Negativa de cobertura: por que exigir a recusa por escrito muda tudo
A operadora tem o dever de informar por escrito o motivo da negativa e a cláusula ou norma em que se baseia. Entenda por que esse documento é o ponto de partida.
A negativa quase sempre chega da forma mais frágil possível: um atendente informa, por telefone, que o procedimento "não tem cobertura". Sem número de protocolo, sem motivo detalhado, sem indicação da regra aplicada.
Essa recusa verbal não permite avaliar nada — nem por você, nem por um profissional que examine o caso depois. É por isso que o primeiro passo, antes de qualquer decisão, é transformar o "não" em documento.
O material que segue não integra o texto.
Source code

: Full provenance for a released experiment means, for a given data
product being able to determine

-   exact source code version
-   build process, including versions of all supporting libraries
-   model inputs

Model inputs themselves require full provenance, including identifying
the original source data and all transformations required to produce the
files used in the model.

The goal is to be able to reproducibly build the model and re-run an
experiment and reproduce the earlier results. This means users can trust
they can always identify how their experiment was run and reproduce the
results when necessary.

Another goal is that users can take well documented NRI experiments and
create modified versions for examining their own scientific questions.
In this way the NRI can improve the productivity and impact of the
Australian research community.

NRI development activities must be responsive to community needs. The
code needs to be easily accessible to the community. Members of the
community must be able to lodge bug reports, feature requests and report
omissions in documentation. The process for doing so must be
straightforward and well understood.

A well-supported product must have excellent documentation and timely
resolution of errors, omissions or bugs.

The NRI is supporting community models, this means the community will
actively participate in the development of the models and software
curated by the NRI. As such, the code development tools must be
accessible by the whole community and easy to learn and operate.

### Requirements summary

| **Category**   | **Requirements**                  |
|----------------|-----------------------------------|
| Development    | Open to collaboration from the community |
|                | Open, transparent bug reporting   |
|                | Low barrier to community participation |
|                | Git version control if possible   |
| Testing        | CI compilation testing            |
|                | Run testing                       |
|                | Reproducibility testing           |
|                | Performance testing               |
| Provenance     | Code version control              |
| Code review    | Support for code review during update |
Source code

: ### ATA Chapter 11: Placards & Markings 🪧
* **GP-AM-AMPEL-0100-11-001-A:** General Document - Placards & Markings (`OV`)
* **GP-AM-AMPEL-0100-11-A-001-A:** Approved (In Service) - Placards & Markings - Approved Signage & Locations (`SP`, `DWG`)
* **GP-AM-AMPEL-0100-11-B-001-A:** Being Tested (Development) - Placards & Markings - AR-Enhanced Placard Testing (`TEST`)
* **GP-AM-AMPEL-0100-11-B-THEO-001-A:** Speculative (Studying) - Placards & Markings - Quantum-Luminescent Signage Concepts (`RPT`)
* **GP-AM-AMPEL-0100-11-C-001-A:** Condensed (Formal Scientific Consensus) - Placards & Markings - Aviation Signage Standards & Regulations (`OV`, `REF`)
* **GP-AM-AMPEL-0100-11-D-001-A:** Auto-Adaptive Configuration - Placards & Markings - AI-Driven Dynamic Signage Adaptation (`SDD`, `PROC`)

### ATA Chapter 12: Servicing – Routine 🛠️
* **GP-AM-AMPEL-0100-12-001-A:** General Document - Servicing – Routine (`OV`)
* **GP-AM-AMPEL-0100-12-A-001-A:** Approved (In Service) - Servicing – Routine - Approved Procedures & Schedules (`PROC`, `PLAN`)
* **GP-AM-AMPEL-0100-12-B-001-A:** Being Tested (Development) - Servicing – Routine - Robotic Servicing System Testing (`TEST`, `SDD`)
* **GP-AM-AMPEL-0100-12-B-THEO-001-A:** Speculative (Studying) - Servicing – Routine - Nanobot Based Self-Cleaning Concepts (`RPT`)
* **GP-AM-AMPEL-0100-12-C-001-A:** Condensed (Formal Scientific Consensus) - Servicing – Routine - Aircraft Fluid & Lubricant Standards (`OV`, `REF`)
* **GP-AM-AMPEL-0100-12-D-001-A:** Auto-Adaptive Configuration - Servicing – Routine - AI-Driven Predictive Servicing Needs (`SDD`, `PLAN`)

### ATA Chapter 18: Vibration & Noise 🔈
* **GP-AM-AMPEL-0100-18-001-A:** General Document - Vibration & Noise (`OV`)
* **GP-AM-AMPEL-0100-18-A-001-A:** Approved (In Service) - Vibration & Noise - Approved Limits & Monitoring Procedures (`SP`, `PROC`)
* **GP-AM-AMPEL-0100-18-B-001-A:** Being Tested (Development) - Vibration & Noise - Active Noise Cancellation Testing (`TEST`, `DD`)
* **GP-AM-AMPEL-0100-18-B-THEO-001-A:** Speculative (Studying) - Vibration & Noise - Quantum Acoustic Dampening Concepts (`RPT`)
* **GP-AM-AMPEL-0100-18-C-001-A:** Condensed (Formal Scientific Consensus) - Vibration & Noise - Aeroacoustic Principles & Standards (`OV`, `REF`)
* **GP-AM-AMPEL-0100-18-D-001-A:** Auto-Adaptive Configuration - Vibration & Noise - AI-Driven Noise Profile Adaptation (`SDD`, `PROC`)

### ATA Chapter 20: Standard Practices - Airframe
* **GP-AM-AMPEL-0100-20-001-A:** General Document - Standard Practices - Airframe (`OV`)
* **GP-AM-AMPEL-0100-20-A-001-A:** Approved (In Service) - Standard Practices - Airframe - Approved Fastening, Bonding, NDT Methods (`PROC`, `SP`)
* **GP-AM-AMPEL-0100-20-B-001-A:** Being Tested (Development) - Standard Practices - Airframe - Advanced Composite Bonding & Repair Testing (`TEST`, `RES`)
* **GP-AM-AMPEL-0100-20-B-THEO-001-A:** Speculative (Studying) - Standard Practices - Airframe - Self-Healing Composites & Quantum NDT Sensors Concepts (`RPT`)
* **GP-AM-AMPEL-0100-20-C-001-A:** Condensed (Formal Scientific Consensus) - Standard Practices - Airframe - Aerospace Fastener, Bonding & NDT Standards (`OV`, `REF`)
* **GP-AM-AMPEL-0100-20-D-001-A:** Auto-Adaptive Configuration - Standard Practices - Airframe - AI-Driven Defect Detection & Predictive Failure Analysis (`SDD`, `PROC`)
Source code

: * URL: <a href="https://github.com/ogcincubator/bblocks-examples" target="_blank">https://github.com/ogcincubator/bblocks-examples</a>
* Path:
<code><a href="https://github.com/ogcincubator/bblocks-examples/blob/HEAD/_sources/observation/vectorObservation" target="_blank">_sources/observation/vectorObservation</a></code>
O que a resposta por escrito precisa conter
A operadora tem o dever de informar de forma clara e adequada o motivo da recusa. Uma resposta útil identifica:
- o procedimento, exame, medicamento ou material que foi solicitado;
- a data do pedido e a data da resposta;
- o motivo específico da negativa;
- a cláusula contratual ou a norma em que a operadora se baseia;
- o número do protocolo do atendimento.
Uma resposta que apenas repete "sem cobertura contratual", sem apontar a cláusula, é incompleta — e essa incompletude, por si só, é relevante.
Como pedir
Registre o pedido por um canal que produza comprovante: o portal do beneficiário, o aplicativo, o e-mail de atendimento ou o canal de ouvidoria da operadora. Ao ligar, peça o número de protocolo e anote data e horário.
Se o plano for coletivo, contratado por meio de uma empresa ou de uma entidade de classe, o setor responsável ou a administradora também podem solicitar formalmente a resposta.
Toda a discussão sobre uma negativa se apoia em dois documentos: o que o médico pediu e o que a operadora respondeu.
O outro documento: a indicação médica
O pedido do profissional que acompanha o caso é a peça central. Quanto mais completo, melhor. Um relatório que apenas nomeia o procedimento diz pouco. Um relatório útil descreve:
- o quadro clínico e o histórico relevante;
- a justificativa técnica da indicação;
- as alternativas já tentadas e por que não foram suficientes;
- o que se espera da conduta indicada e o risco de adiá-la.
Pedir esse relatório detalhado não é desconfiança do médico — é o que permite que a indicação seja compreendida por quem não examinou o paciente.
Enquanto isso, guarde a cronologia
Anote as datas de cada contato e o que foi dito. Prazos de resposta variam conforme o tipo de solicitação, e a sequência dos fatos costuma ser tão importante quanto o conteúdo da negativa.
Reunidos esses elementos, torna-se possível avaliar se há fundamento para discutir a recusa. Cada caso depende do contrato, da documentação médica e da avaliação a ser feita pela própria operadora ou pelo Poder Judiciário — não existe desfecho que se possa antecipar.